> _PROBLEM_
Across the data below, state how many lines hold "coordinate", and reply with nothing but that number.

> _DATA IN THIS EXERCISE_
= Beginning of Section =
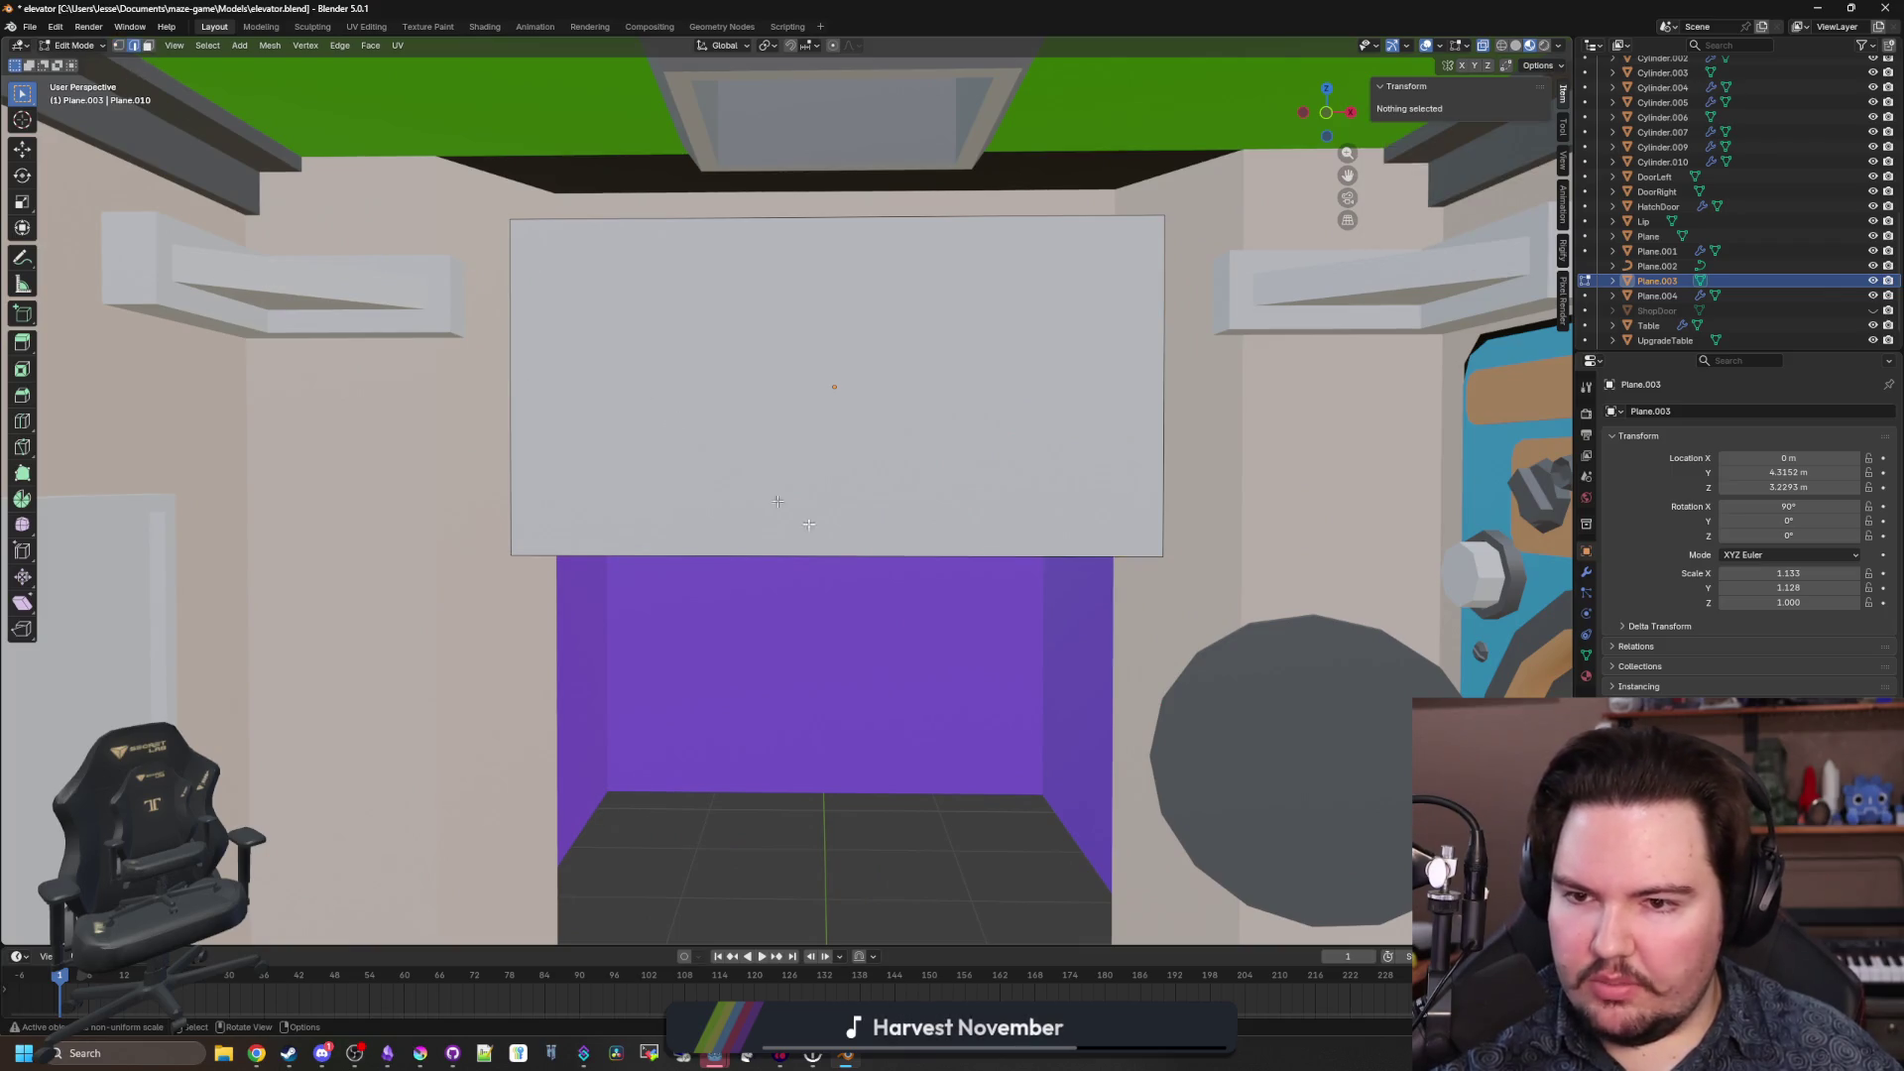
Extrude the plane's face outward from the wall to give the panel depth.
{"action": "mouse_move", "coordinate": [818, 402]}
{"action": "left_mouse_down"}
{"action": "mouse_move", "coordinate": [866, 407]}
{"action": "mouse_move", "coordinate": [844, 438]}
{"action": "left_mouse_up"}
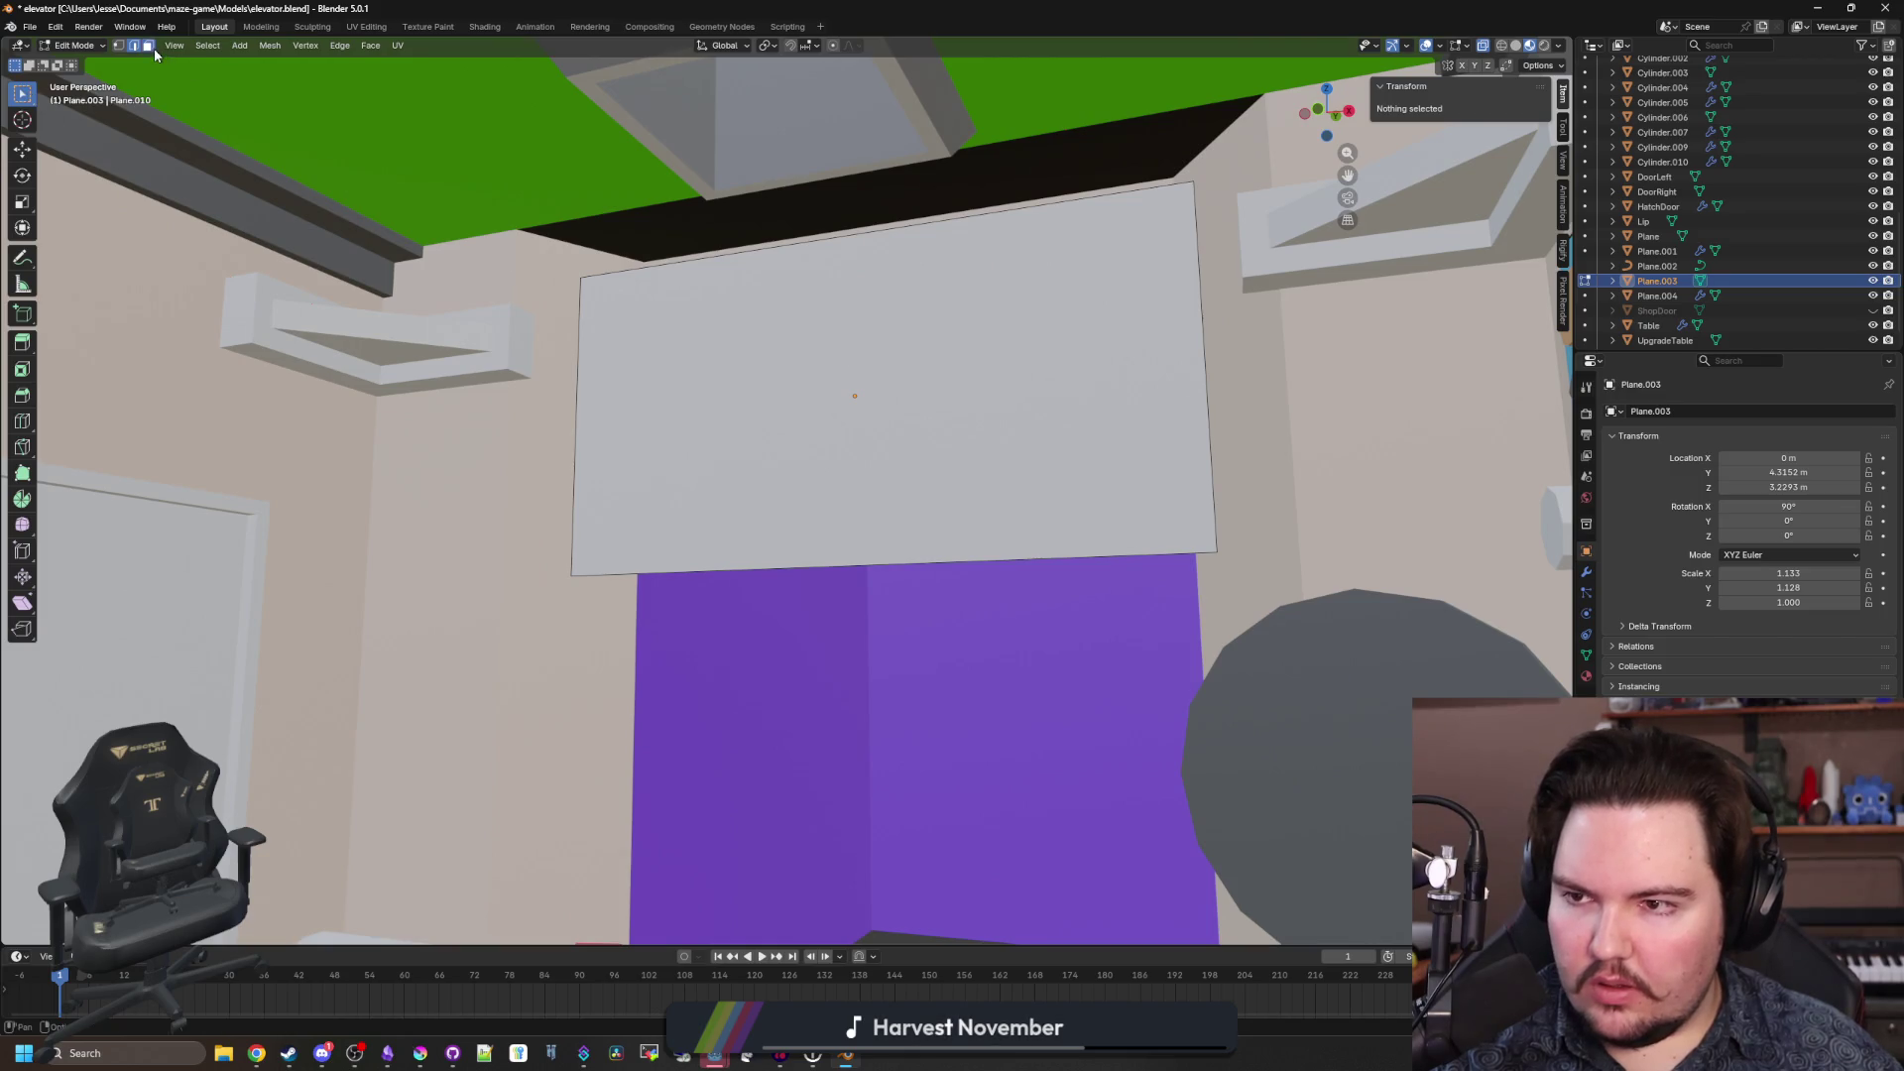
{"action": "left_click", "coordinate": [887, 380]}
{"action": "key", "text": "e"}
= End of Section =
> _REPLY TO THE EXERCISE_
4